WHAT YOU HAVE TO DO:
Could you print each entry below verbatim while omitting the pictures?

(Saved entries)
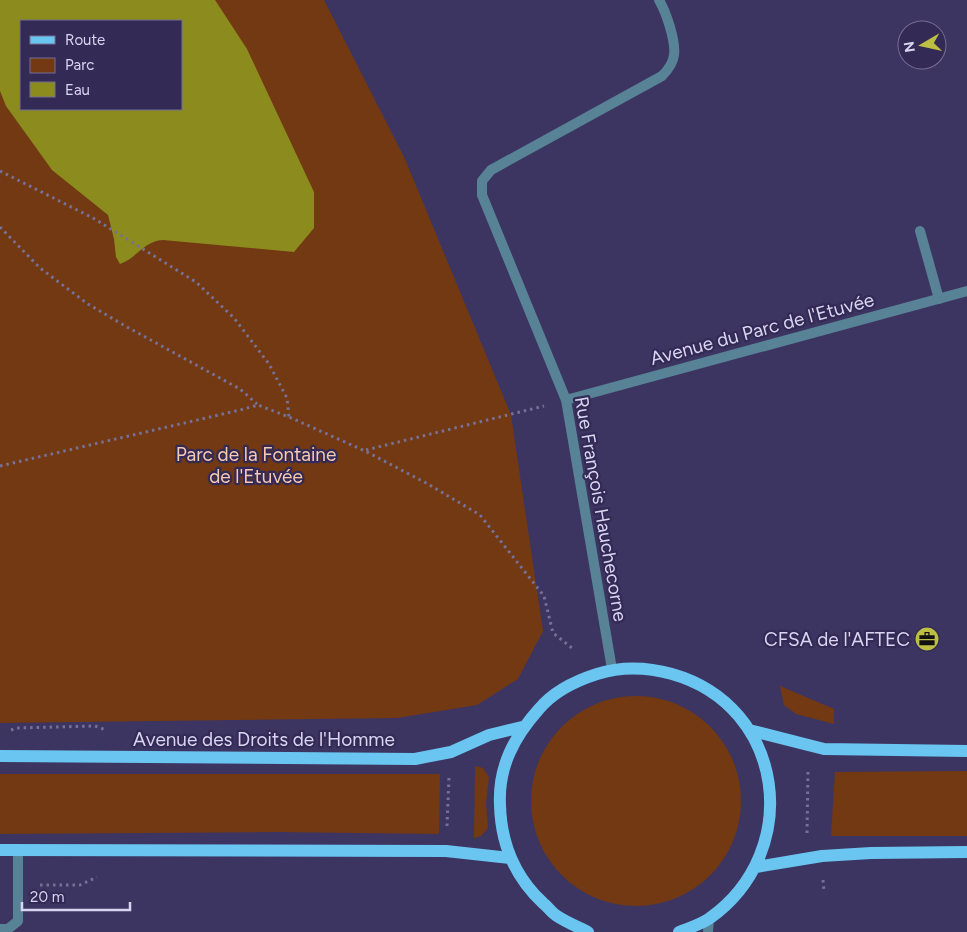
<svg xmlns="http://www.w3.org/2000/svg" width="967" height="932" viewBox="0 0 967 932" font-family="Figtree,sans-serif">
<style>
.green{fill:#723912;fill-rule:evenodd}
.water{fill:#8b8c1d;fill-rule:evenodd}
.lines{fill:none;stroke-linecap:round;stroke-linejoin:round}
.path{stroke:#777197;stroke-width:3;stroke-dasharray:2.5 4;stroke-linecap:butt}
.lane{stroke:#588397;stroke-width:10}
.street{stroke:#588397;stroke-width:10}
.primary{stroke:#6ac6f1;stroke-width:12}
.labels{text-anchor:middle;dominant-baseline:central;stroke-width:4.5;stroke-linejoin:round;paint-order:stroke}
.street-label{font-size:19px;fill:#d8d5f1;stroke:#332a56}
.park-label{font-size:19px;fill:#f7c9b0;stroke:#332a56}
.poi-label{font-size:19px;fill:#d8d5f1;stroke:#332a56;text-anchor:end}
</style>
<rect width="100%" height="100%" fill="#3d3561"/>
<path class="green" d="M 0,0 L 324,0 L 405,159 L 511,415 L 543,631 L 518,679 L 477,705 L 397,718 L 0,723 ZM 21,21 L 181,21 L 181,109 L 21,109 Z
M 780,686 L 834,709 L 834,724 L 796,714 L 784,705 Z
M531 801a105 105 0 1 1 210 0a105 105 0 1 1-210 0Z
M 475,766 L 483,768 L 489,777 L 486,803 L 488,828 L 481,836 L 474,838 Z
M 967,771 L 967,836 L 831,836 L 835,772 Z
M 0,774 L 440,774 L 439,834 L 275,832 L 0,834 Z"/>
<path class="water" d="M 0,0 L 215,0 L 247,49 L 314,192 L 314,228 L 294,252 L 163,240 C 144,241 137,258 120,264 L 116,257 L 114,239 L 108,215 L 52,170 L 6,106 L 0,91 ZM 21,21 L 181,21 L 181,109 L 21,109 Z"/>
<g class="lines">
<path class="path" d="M 0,171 L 93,218 L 196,282 L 234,318 L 269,364 L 287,398 L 289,417
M 0,227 L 40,268 L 88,304 L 127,327 L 240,389 L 257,404
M 366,450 L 544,406
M 0,466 L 240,410 L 258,405 L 289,417 L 365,451 L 428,484 L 480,515 L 544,596 L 553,633 L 572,648
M 11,730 L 16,728 L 95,726 L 106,730
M 447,826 L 449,777
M 807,833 L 808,770
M 823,880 L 824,891
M 40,885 L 80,885 L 97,877"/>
<path class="lane" d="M 920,231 L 939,299
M 0,929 L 8,929 L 18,921 L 18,850"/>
<path class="street" d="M 566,400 L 967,291
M 612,669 L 566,400 L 482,195 L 482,181 L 491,170 L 662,76 C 668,70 673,64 674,55 C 676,41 666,12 659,0
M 708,932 L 709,919"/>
<path class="primary" d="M 749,730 L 824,749 L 967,751
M 0,756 L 415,759 L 451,752 L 489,735 L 522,727
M 0,850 L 446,851 L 510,858
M 756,867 L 822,856 L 871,853 L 967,852
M 588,932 C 578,927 566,922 557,916 C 552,913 548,907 543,903 C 514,876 501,844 500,805 C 498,767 514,737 539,709 C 554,691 575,681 597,674 C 622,666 647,667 672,674 C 785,706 804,851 710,918 C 702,924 689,928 679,932"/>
</g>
<defs>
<symbol id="office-disc" viewBox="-11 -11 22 22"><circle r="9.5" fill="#bdbf43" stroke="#332a56"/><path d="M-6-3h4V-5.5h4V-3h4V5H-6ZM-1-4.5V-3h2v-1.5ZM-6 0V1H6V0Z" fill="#111"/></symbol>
</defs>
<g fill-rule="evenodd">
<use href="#office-disc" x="913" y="625" width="28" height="28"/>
</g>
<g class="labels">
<g class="street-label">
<text transform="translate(762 329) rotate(-15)">Avenue du Parc de l'Etuvée</text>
<text transform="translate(601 509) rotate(80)">Rue François Hauchecorne</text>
<text x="264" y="739">Avenue des Droits de l'Homme</text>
</g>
<g class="park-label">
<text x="256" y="454">Parc de la Fontaine<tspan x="256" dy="22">de l'Etuvée</tspan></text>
</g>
<g class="poi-label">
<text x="910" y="639">CFSA de l'AFTEC</text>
</g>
</g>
<rect x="20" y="20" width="162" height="90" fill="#332a56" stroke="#756e94"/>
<rect x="30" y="36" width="25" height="8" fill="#6ac6f1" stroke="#756e94"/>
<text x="65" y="45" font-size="15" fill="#d8d5f1">Route</text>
<rect x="30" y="58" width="25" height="15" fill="#723912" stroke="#756e94"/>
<text x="65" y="70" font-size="15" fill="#d8d5f1">Parc</text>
<rect x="30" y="82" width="25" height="15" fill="#8b8c1d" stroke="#756e94"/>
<text x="65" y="95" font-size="15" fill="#d8d5f1">Eau</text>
<g transform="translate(922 45) rotate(261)"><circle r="24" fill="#332a56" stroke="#756e94"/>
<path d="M0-4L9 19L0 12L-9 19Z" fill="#bdbf43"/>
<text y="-8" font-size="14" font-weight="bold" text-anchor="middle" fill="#d8d5f1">N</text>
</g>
<path d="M22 902v8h108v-8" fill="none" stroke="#d8d5f1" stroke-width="2.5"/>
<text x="30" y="902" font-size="15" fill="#d8d5f1" stroke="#332a56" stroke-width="4" paint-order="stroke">20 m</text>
</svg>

RESPONSE AREA:
<svg xmlns="http://www.w3.org/2000/svg" width="967" height="932" viewBox="0 0 967 932" font-family="Figtree,sans-serif">
<style>
.green{fill:#723912;fill-rule:evenodd}
.water{fill:#8b8c1d;fill-rule:evenodd}
.lines{fill:none;stroke-linecap:round;stroke-linejoin:round}
.path{stroke:#777197;stroke-width:3;stroke-dasharray:2.5 4;stroke-linecap:butt}
.lane{stroke:#588397;stroke-width:10}
.street{stroke:#588397;stroke-width:10}
.primary{stroke:#6ac6f1;stroke-width:12}
.labels{text-anchor:middle;dominant-baseline:central;stroke-width:4.5;stroke-linejoin:round;paint-order:stroke}
.street-label{font-size:19px;fill:#d8d5f1;stroke:#332a56}
.park-label{font-size:19px;fill:#f7c9b0;stroke:#332a56}
.poi-label{font-size:19px;fill:#d8d5f1;stroke:#332a56;text-anchor:end}
</style>
<rect width="100%" height="100%" fill="#3d3561"/>
<path class="green" d="M 0,0 L 324,0 L 405,159 L 511,415 L 543,631 L 518,679 L 477,705 L 397,718 L 0,723 ZM 21,21 L 181,21 L 181,109 L 21,109 Z
M 780,686 L 834,709 L 834,724 L 796,714 L 784,705 Z
M531 801a105 105 0 1 1 210 0a105 105 0 1 1-210 0Z
M 475,766 L 483,768 L 489,777 L 486,803 L 488,828 L 481,836 L 474,838 Z
M 967,771 L 967,836 L 831,836 L 835,772 Z
M 0,774 L 440,774 L 439,834 L 275,832 L 0,834 Z"/>
<path class="water" d="M 0,0 L 215,0 L 247,49 L 314,192 L 314,228 L 294,252 L 163,240 C 144,241 137,258 120,264 L 116,257 L 114,239 L 108,215 L 52,170 L 6,106 L 0,91 ZM 21,21 L 181,21 L 181,109 L 21,109 Z"/>
<g class="lines">
<path class="path" d="M 0,171 L 93,218 L 196,282 L 234,318 L 269,364 L 287,398 L 289,417
M 0,227 L 40,268 L 88,304 L 127,327 L 240,389 L 257,404
M 366,450 L 544,406
M 0,466 L 240,410 L 258,405 L 289,417 L 365,451 L 428,484 L 480,515 L 544,596 L 553,633 L 572,648
M 11,730 L 16,728 L 95,726 L 106,730
M 447,826 L 449,777
M 807,833 L 808,770
M 823,880 L 824,891
M 40,885 L 80,885 L 97,877"/>
<path class="lane" d="M 920,231 L 939,299
M 0,929 L 8,929 L 18,921 L 18,850"/>
<path class="street" d="M 566,400 L 967,291
M 612,669 L 566,400 L 482,195 L 482,181 L 491,170 L 662,76 C 668,70 673,64 674,55 C 676,41 666,12 659,0
M 708,932 L 709,919"/>
<path class="primary" d="M 749,730 L 824,749 L 967,751
M 0,756 L 415,759 L 451,752 L 489,735 L 522,727
M 0,850 L 446,851 L 510,858
M 756,867 L 822,856 L 871,853 L 967,852
M 588,932 C 578,927 566,922 557,916 C 552,913 548,907 543,903 C 514,876 501,844 500,805 C 498,767 514,737 539,709 C 554,691 575,681 597,674 C 622,666 647,667 672,674 C 785,706 804,851 710,918 C 702,924 689,928 679,932"/>
</g>
<defs>
<symbol id="office-disc" viewBox="-11 -11 22 22"><circle r="9.5" fill="#bdbf43" stroke="#332a56"/><path d="M-6-3h4V-5.5h4V-3h4V5H-6ZM-1-4.5V-3h2v-1.5ZM-6 0V1H6V0Z" fill="#111"/></symbol>
</defs>
<g fill-rule="evenodd">
<use href="#office-disc" x="913" y="625" width="28" height="28"/>
</g>
<g class="labels">
<g class="street-label">
<text transform="translate(762 329) rotate(-15)">Avenue du Parc de l'Etuvée</text>
<text transform="translate(601 509) rotate(80)">Rue François Hauchecorne</text>
<text x="264" y="739">Avenue des Droits de l'Homme</text>
</g>
<g class="park-label">
<text x="256" y="454">Parc de la Fontaine<tspan x="256" dy="22">de l'Etuvée</tspan></text>
</g>
<g class="poi-label">
<text x="910" y="639">CFSA de l'AFTEC</text>
</g>
</g>
<rect x="20" y="20" width="162" height="90" fill="#332a56" stroke="#756e94"/>
<rect x="30" y="36" width="25" height="8" fill="#6ac6f1" stroke="#756e94"/>
<text x="65" y="45" font-size="15" fill="#d8d5f1">Route</text>
<rect x="30" y="58" width="25" height="15" fill="#723912" stroke="#756e94"/>
<text x="65" y="70" font-size="15" fill="#d8d5f1">Parc</text>
<rect x="30" y="82" width="25" height="15" fill="#8b8c1d" stroke="#756e94"/>
<text x="65" y="95" font-size="15" fill="#d8d5f1">Eau</text>
<g transform="translate(922 45) rotate(261)"><circle r="24" fill="#332a56" stroke="#756e94"/>
<path d="M0-4L9 19L0 12L-9 19Z" fill="#bdbf43"/>
<text y="-8" font-size="14" font-weight="bold" text-anchor="middle" fill="#d8d5f1">N</text>
</g>
<path d="M22 902v8h108v-8" fill="none" stroke="#d8d5f1" stroke-width="2.5"/>
<text x="30" y="902" font-size="15" fill="#d8d5f1" stroke="#332a56" stroke-width="4" paint-order="stroke">20 m</text>
</svg>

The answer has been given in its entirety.